Earlier this week, The Hill reported on a “free-market group” that “has scored a hit with an ominous, gloomy video warning that environmental regulations and restrictions on fossil fuels are putting America on a path to ruin.” According to this video, entitled “If I wanted America to fail”:
“If I wanted America to fail…to suffer not prosper…I’d start with energy, I’d cut off America’s supply of cheap, abundant energy…make Americans feel guilty about using the energy that heats their homes, fuels their cars…I’d make cheap energy expensive so that expensive energy would seem cheap…I’d imply that America’s cities and factories could run on wind power and wishes…I’d demonize prosperity…I would ridicule as flat earthers those who urge them to lower energy costs by increasing supply…I would transform the environmental agenda from a document of conservation to an economic suicide pact…I would prey on the goodness and the decency of ordinary Americans…”

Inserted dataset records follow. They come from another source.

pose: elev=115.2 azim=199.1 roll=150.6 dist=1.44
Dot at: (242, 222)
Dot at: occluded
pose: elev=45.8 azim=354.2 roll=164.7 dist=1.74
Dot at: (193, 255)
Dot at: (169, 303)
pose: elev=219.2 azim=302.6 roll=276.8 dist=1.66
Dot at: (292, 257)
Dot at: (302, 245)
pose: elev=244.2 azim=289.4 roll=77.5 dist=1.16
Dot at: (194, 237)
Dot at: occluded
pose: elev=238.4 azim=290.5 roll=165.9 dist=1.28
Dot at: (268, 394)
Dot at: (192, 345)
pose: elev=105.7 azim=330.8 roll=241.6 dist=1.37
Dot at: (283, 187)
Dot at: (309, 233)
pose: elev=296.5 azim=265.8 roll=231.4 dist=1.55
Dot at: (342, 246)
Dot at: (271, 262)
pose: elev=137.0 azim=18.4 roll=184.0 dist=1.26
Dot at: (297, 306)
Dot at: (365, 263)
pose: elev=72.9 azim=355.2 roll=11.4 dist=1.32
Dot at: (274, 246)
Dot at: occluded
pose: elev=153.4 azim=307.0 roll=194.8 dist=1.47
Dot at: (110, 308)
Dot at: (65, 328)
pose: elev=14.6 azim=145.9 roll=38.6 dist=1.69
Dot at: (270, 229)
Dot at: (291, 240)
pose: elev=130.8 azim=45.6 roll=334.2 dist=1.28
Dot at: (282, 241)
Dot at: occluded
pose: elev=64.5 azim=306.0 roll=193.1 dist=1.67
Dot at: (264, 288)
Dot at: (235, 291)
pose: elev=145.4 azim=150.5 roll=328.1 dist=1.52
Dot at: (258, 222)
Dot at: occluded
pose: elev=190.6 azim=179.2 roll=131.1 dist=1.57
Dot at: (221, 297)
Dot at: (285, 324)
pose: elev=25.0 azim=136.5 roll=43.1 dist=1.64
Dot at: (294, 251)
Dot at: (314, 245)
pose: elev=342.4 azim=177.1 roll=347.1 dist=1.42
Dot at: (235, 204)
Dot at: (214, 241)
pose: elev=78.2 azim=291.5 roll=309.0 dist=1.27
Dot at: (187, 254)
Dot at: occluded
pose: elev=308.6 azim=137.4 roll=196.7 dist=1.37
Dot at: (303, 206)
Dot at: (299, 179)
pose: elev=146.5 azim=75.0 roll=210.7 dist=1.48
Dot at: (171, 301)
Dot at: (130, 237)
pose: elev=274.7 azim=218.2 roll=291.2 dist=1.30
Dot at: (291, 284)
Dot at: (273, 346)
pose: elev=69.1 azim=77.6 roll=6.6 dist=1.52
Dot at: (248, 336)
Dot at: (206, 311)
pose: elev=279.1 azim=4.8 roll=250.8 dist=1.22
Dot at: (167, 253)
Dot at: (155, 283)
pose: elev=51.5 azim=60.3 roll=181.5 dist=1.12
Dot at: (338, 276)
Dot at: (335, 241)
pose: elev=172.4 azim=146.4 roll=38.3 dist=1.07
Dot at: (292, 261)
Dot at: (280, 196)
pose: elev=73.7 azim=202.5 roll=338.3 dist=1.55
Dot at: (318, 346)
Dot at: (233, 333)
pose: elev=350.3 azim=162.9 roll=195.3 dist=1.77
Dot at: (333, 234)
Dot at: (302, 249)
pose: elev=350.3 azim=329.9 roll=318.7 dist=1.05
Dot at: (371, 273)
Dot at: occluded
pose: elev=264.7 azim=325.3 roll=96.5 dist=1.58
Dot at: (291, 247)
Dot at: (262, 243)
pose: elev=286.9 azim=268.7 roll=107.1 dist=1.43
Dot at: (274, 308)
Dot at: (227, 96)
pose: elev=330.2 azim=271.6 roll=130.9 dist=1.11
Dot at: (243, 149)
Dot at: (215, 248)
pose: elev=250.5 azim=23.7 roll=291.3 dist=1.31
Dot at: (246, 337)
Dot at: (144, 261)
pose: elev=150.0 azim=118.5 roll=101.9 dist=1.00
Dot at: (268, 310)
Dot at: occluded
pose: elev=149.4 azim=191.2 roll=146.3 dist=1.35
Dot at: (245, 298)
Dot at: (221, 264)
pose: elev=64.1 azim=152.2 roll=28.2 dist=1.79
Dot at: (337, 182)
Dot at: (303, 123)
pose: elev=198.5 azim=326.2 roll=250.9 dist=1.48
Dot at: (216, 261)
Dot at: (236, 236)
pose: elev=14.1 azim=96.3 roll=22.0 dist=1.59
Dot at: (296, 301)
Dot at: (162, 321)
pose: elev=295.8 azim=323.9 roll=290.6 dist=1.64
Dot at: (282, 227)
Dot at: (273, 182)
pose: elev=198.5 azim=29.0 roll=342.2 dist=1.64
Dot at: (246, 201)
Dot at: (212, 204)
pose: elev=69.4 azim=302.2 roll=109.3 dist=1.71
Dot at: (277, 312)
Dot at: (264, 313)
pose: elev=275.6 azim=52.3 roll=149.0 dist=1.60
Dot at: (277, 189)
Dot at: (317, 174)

Of course, the claims in this video have zero basis in fact or reality whatsoever. Still, it’s gotten nearly 1.5 million views on YouTube in a week, and has been favorably written about by numerous conservative blogs and other media outlets, so it’s clearly been successful. In large part, this is because the video skillfully, albeit misleadingly, taps into and stirs up irrational fears about the ongoing, accelerating transition from 19th and 20th century fossil fuels to 21st century clean energy, and about what will actually be positive changes to America’s way of life in terms of economics, national security, and environmental/human health.
As we’ve written about numerous times, the rise of clean energy poses a serious threat to entrenched interests in the fossil fuel industry and their allies in Congress. In response, they’re fighting back “full contact,” including videos like this one.
Looking at the people behind this video, we find that they include folks like Howard S. Rich, who “has steered millions of dollars toward the libertarian cause,” who “serves as chairman of Americans for Limited Government, a national coalition that works with local groups to ‘protect property rights, stop out-of-control government spending, and hold judges accountable to the rule of law;’” who has worked with people “powerful billionaire Charles Koch, to promote their small-government, free-market causes;” and who “sits on the board of directors of the Cato Institute, an influential libertarian think tank founded and funded by Koch and based out of Washington, D.C.”
What these people are tapping into is primal fears of change, and attempting to use those fears to rev up opposition to clean energy. A recent article by J. Patrick Coolican in the Las Vegas Sun explained how people like Howard S. Rich have worked to turn renewable energy, which had previously been utterly non-controversial (and still maintains broad support among many conservatives), into “fodder for the culture war.” In fact, according to Coolican, “the conservative movement has made opposition to clean energy — opposition sometimes backed by fossil fuel dollars — a new mission… another front in the culture war, as much emotional as empirical…[l]ike gay marriage and National Public Radio and California and President Barack Obama.”
In pushing this new “culture war,” we’ve seen a relentless drumbeat of anti-clean-energy messaging from Fox News, the Washington Examiner, and many other right-wing media outlets. This messaging includes including wildly overblown coverage of the Solyndra non-“scandal.” For instance, as an analysis by Media Matters found:
Fox News stands out for its incessant coverage of the Solyndra saga, which amounts to more than 8 hours of airtime — almost three times that of CNN, MSNBC, ABC, NBC and CBS combined. Fox has devoted 140 times more airtime to Solyndra than it spent on the MMS scandal, and around 29 times more than it spent on the wartime contracting commission’s report.
With that kind of drumbeat, it’s no wonder why there are indications of declining support for renewables among conservatives. It makes even less sense when you look at the continued accumulation of evidence that it’s clean energy, not dirty energy, that represents the jobs potential and economic engine of a thriving, 21st century American economy.